2. Expand your area of expertise
Not long after I found David Bowie the musician, I discovered David Bowie the actor. Recently more people have seen him in popular and commercially promoted movies like his cameo as Tesla in The Prestige, or Pontius Pilate in The Last Temptation of Christ, the Goblin King in Labyrinth, or even as himself in Zoolander. I first saw him as John Blaylock in The Hunger and then as Major Jack Celliers in Merry Christmas Mr. Lawrence (if you haven’t seen this dramatic WWII movie that takes place in a Japanese POW camp — you don’t know what you’re missing.) Seeing Bowie be so successful as both a musician AND an actor made me realize I didn’t have to be an “either/or” in my own career. I could be a combination of anything I wanted, was good at, and people would find value in.
3. Community is king
How many of you know David Bowie started his own internet service company? Back in 1998 David Bowie started his own Internet Service Provider company (like AOL or Compuserve) called BowieNet. It was the first really successful artist-focus online community and it lasted until 2006, but took another six years before it went completely offline. It was an insider’s club like no other, offering special access to unreleased music tracks, exclusive concert events, and the ability for members to create their own webpages. BowieNet earned him a Guinness World Record for being the first artist to create such a service. I desperately wanted to be a member of BowieNet, but they never offered it in my area. The lesson I learned was that you could create new services designed to promote and enhance your existing products, but the real value came from building and fostering a community of fans and insiders.
4. Your best stuff versus your next stuff
Bowie could have easily rested on his laurels and toured every five or six years, selling out stadiums by playing hits he’d written decades ago, but he didn’t. Every new album was an experiment and an exploration. Some would succeed. Some would fail. Critics would sing his praises one year and then trash him the next. Some work would initially be criticized at launch and then recognized as a ground-breaking success a years later. He famously announced during one tour that it would be the last time he played many of his most popular hits in concert because he wanted to focus on his new work. True to his word, the next tour featured only his newer work. The lesson here was to always try and top yourself. You can’t be considered “ground-breaking” for long if you let the initial ground you broke get overgrown with weeds and one-hit wonders.
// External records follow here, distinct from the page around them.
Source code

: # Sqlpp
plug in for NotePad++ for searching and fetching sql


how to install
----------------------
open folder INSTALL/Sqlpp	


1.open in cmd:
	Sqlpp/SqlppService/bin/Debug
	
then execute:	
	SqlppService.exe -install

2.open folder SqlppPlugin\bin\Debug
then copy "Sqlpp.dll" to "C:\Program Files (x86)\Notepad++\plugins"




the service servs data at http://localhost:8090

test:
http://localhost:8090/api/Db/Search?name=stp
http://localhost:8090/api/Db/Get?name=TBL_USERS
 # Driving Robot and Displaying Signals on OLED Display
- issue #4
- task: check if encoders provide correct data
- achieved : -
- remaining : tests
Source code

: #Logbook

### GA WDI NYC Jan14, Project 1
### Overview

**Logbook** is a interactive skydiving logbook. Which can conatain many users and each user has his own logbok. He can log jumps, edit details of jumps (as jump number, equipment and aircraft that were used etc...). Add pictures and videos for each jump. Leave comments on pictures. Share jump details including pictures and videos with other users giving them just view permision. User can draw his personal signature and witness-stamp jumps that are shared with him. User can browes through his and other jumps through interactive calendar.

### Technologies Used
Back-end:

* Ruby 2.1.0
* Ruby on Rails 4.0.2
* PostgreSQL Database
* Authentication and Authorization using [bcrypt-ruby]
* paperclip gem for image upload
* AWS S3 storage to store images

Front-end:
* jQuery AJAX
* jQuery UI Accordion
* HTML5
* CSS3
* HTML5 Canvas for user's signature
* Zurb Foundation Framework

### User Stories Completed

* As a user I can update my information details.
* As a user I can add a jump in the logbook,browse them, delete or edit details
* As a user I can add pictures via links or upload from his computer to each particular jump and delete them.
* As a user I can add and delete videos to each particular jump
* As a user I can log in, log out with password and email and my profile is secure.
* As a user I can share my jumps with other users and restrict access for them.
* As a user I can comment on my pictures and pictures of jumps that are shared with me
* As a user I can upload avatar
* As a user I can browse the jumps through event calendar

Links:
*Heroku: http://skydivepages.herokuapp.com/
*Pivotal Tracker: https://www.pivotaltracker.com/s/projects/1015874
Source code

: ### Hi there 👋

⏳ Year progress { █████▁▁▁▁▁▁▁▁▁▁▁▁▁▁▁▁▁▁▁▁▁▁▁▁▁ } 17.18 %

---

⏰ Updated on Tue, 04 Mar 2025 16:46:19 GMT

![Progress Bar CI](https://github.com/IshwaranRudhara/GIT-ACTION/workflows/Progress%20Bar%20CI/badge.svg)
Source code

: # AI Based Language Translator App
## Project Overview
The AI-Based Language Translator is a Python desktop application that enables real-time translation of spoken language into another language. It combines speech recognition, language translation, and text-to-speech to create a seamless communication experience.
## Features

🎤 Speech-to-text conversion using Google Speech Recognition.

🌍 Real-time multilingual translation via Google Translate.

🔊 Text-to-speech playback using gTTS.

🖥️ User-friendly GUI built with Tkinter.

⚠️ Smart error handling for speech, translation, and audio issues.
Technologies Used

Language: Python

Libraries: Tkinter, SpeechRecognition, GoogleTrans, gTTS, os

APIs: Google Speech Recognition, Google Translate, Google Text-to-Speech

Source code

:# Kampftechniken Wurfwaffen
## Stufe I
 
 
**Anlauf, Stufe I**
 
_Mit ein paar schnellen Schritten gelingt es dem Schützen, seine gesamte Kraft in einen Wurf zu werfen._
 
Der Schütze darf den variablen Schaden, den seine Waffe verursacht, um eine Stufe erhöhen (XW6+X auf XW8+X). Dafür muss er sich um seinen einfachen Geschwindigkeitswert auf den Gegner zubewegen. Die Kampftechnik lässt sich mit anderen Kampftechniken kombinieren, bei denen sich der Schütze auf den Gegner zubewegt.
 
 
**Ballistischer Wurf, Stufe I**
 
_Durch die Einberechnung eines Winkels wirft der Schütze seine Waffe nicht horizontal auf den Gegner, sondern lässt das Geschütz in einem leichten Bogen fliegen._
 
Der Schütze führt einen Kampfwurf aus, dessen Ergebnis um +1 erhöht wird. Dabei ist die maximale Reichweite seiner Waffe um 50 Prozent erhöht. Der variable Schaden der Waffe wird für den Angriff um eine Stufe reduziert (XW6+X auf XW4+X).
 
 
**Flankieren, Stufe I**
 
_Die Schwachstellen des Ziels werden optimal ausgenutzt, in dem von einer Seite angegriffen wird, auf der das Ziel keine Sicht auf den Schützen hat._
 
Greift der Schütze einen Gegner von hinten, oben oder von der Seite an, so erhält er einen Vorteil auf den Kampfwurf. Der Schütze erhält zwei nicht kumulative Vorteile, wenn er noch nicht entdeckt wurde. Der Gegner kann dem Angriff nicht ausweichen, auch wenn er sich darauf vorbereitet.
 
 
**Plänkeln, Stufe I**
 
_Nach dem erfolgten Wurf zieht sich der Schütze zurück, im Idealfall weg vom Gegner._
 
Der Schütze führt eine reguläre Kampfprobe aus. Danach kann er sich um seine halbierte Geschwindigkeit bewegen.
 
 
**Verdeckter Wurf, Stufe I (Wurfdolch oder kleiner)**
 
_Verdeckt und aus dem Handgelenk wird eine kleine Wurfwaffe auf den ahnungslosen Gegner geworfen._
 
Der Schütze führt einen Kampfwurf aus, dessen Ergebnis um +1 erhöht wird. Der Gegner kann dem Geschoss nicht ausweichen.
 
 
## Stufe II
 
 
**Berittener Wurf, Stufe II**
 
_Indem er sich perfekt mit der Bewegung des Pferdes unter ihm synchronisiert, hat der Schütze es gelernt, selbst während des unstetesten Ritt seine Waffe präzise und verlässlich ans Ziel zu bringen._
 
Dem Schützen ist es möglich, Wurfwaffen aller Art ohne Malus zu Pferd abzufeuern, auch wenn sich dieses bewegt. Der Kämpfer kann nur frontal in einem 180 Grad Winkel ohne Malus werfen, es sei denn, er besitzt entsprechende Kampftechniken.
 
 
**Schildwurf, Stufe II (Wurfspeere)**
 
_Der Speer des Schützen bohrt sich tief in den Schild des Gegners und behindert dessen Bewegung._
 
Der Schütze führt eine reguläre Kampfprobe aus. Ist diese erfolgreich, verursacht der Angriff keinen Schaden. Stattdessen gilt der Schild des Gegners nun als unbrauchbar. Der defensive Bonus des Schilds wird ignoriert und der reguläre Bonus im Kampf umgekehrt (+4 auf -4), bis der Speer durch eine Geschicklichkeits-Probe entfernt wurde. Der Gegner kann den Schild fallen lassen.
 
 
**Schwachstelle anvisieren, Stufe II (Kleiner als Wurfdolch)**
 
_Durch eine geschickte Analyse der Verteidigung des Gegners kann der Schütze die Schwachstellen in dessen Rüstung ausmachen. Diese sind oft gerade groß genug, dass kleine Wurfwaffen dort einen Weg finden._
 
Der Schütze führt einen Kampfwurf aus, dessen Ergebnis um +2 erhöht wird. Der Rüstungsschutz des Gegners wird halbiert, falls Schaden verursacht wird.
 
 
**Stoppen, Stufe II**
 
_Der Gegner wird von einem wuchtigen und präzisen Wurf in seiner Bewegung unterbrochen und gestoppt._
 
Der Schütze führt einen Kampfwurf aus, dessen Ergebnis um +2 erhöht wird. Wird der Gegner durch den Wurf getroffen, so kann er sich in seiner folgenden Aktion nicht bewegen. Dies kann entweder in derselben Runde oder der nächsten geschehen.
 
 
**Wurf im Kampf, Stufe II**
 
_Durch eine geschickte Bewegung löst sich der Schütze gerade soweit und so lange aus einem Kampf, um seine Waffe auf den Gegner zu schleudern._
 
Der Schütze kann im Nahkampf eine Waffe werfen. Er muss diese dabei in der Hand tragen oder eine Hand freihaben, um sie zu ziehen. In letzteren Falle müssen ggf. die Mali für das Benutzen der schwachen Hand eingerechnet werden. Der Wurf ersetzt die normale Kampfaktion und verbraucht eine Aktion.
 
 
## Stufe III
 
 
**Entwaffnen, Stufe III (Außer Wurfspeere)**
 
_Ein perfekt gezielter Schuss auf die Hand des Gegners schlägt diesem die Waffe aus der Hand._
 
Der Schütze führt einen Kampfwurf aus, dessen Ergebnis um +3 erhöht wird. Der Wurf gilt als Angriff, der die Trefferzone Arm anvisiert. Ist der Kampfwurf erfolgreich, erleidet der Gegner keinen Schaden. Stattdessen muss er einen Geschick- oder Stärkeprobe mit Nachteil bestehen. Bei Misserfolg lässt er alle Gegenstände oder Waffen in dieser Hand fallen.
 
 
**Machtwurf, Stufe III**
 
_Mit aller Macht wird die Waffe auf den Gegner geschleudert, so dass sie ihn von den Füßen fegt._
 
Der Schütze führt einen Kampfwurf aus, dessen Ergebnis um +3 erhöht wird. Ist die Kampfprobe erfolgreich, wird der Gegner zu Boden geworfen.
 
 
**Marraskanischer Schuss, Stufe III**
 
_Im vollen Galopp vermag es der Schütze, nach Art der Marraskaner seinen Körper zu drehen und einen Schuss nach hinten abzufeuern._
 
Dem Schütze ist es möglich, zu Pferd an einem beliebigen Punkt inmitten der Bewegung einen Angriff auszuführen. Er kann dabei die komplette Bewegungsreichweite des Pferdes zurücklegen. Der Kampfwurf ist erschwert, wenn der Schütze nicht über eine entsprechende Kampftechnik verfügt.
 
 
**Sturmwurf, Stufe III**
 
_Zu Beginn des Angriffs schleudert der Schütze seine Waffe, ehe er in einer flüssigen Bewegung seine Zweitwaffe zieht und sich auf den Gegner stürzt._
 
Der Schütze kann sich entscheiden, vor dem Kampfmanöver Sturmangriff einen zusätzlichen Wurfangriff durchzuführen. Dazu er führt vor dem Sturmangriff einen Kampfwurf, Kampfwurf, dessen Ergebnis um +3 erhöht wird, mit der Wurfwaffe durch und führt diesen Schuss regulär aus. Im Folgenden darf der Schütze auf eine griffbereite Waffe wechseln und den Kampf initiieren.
5. Reinventing is better than resting
David Bowie will always be viewed as a rock star chameleon. He created so many on-stage personas (Ziggy Stardust, Aladdin Sane, Thin White Duke, etc.) you’d be hard-pressed to name them all. What might have started as a promotional affectation continued to evolve into a legacy of envelope-pushing. Bowie committed to continually pushing his creative boundaries and quite literally kept publishing and reinventing himself and his work until his dying day. My takeaway is that you’re never done. There is always a new horizon to explore, a new land to discover, and new wonders to witness. Bowie’s body may have been laid to rest and his spirit may have moved to the other side, but his body of work will allow his spirit to live on as his legacy.
Can you say the same for the work you’ll leave behind?